Mellors has a pessimistic vision of the future, which is only saved by his optimistic hope that man's connection to woman can help save humanity. This pessimistic vision is tied to the rise of capitalism and the logic of capitalism, which is here symbolized by living according to money. Money is a means to an end; however, in a capitalist society, it becomes an end in itself. This makes society purposeless and "insane," as Clifford is often described: it is a lust for power, but without any idea as to how one ought to exercise that power. Man's natural connection to his feelings and his emotions seems to be the only resource left for Lawrence that would not be subjugated to this capitalist logic. He wants to present the hope for a different world, founded on human relations and real human need rather than a rationalized "logic."

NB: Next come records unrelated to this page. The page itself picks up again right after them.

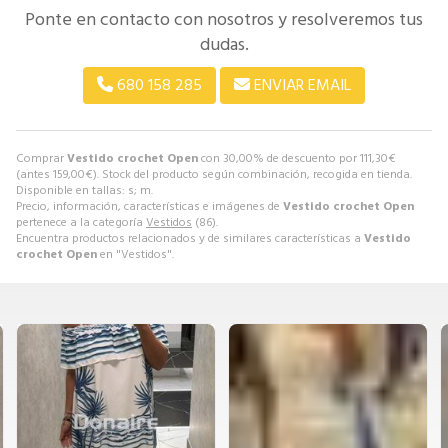
Ponte en contacto con nosotros y resolveremos tus
dudas.
680 158 285
ENVIAR EMAIL
Comprar
Vestido crochet Open
con 30,00% de descuento por
111,30
€
(antes
159,00
€
). Stock del producto según combinación, recogida en tienda.
Disponible en tallas: s; m.
Precio, información, características e imágenes de
Vestido crochet Open
pertenece a la categoría
Vestidos
(86).
Encuentra productos relacionados y de similares características a
Vestido
crochet Open
en "Vestidos".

"I believe in having a good heart, a chirpy penis, a lively intelligence, and the courage to say shit! in front of a lady." "Well, you've got them all," said Berry. Tommy Dukes roared with laughter. "You angel boy! If only I had! If only I had! No, my heart's as numb as a potato, my penis droops and never lifts his head up, I dare rather cut him clean off than sya shit! ... I'm only a mental lifer."

p. 39-40 (Tommy Dukes)

In this intellectual conversation at the beginning of the novel, the idea of sex is presented as a topic of debate. Why do men and women have sex? What is it good for? Clifford presents the idea that it is simply a bother, a primitive remnant of man's animal nature. Tommy believes that sex is something that actually shows a person's emotional liveliness and their "heart." However, the very act of discussing the subject - even if he believes the idea - does not seem to help Tommy find his own lively nature. This is probably why Lawrence chose to write fiction and poetry rather than philosophy. He believes that fiction presents the kind of experience that presents something beyond the intellect.